This page has been proofread, but needs to be validated.

When a layer of air rests quietly on another the plane of contact, if below the observer, reflects the sky in much the same manner as does a body of water. An object at this plane is seen both upright and inverted, thereby forming a mirage. If the plane of contact is materially above the eye of the observer the inversion occurs in the air. Occasionally inverted images of the shipping in the harbor are formed.[1]

The looming of objects—that is, bringing to sight objects that normally are below the horizon—is clearly a case of refraction. The rays of light which should pass above the observer are bent within reach of his vision.

According to legends a fairy named Morgana hovered around and about the southern coasts of Italy. This sprite used her powers romantically rather than maliciously to change the commonplace shoreline across the straits of Messina to a most wonderful landscape of turreted embattlements and castellate fortifications. Hence the name, Fata Morgana. The phenomenon apparently is produced by a horizontal layer of air, denser at the center than at its surface. It therefore becomes practically a cylindrical lens which magnifies in a vertical but not in a horizontal direction. It may be considered as a form of looming.

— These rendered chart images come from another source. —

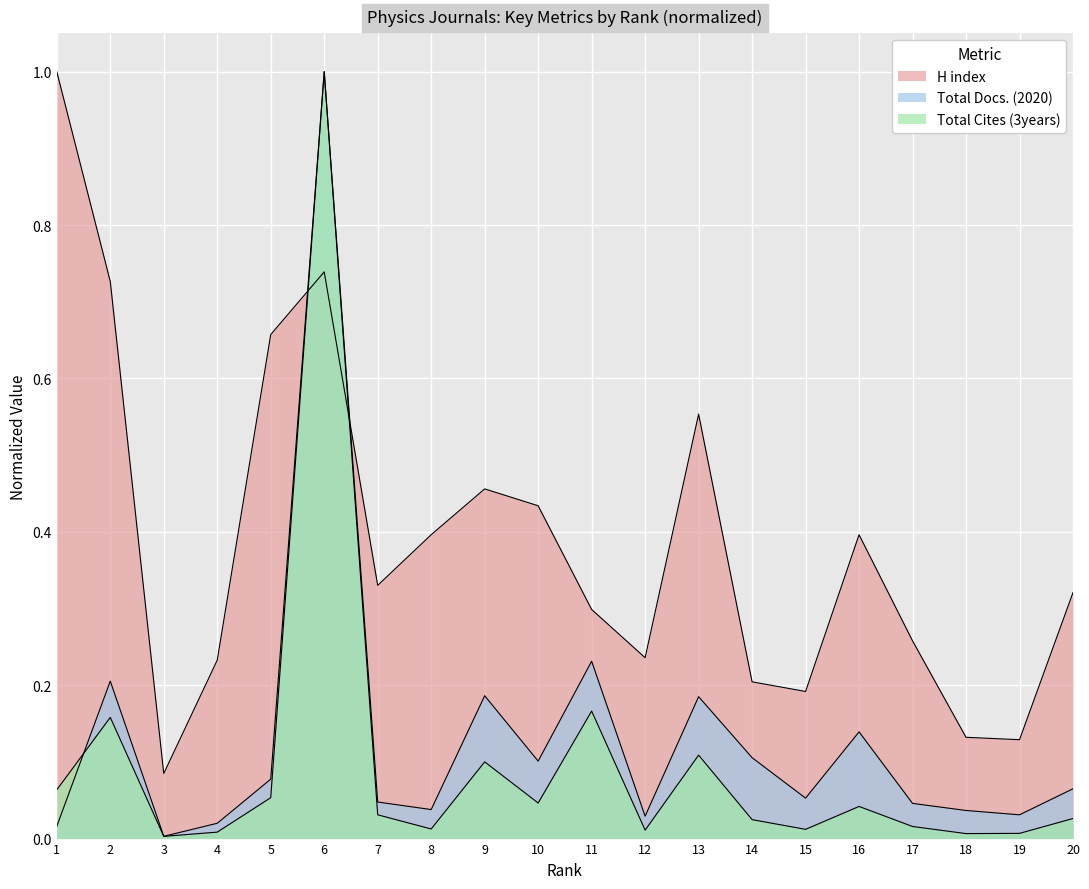

At which category is the sum across all series the highest?

6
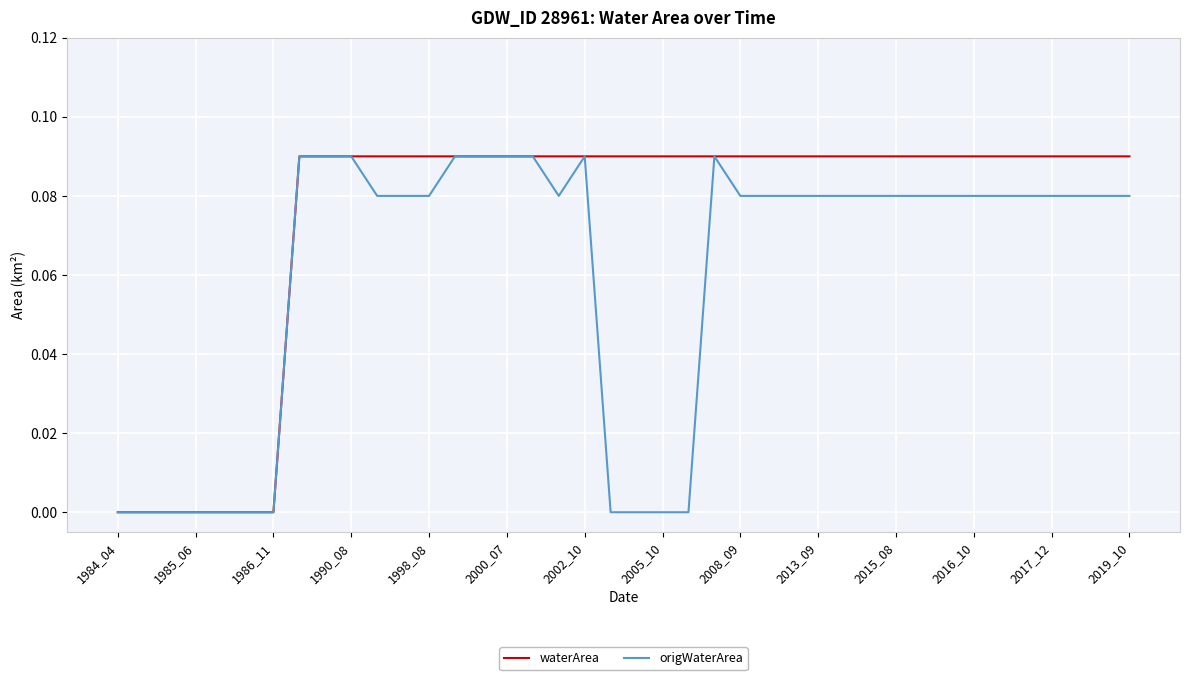

Rank the series by their average value, from highest to lowest.

waterArea, origWaterArea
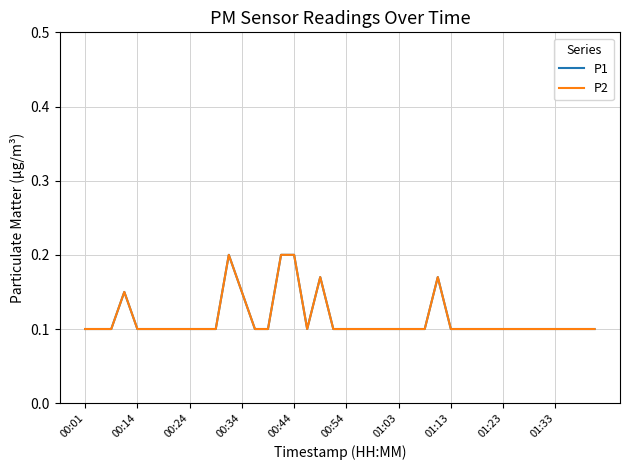

Does the chart have visible grid lines?

Yes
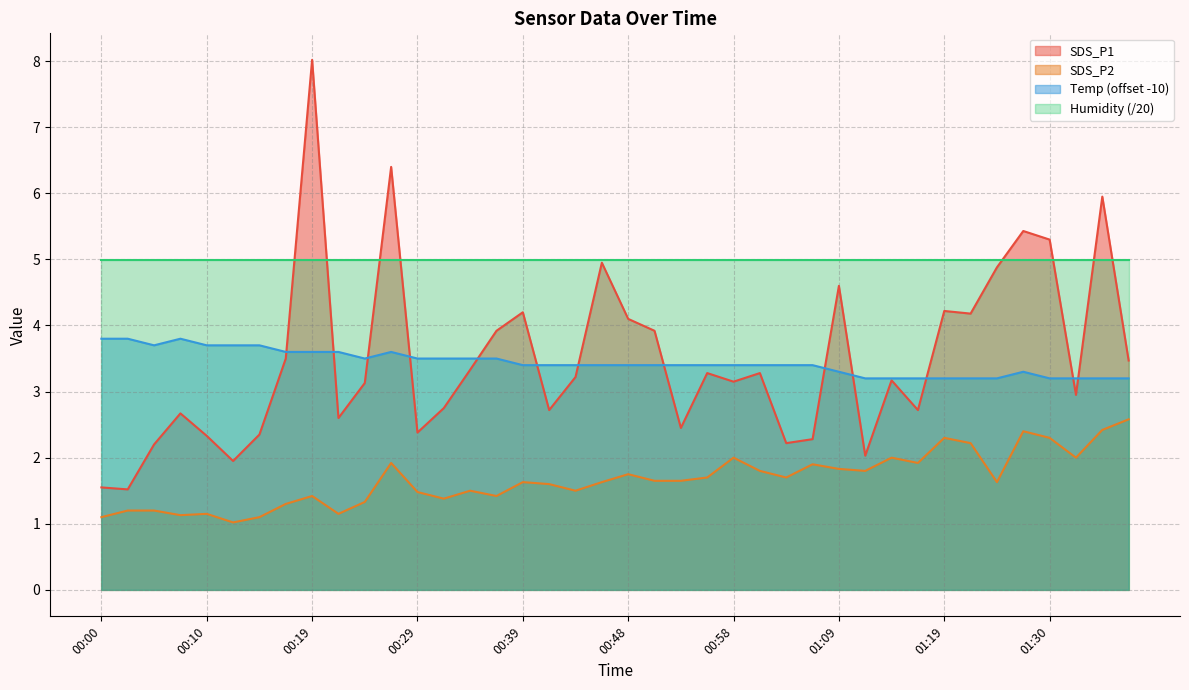

Between 00:34 and 01:03, which series saw the biggest shift?

SDS_P1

It is probable that the Brocken spectre is produced in part by a mass of air which acts as a lens. The traditional “heiligenschein,” or halo, is an example of diffraction, however.

  1. Many physicists hold that the inversion in such instances is due to refraction. In one popular textbook of physics a diagram graphically describes the method of refraction; but the diagram illustrates reflection. The mirage is considered in detail in Chapter XII.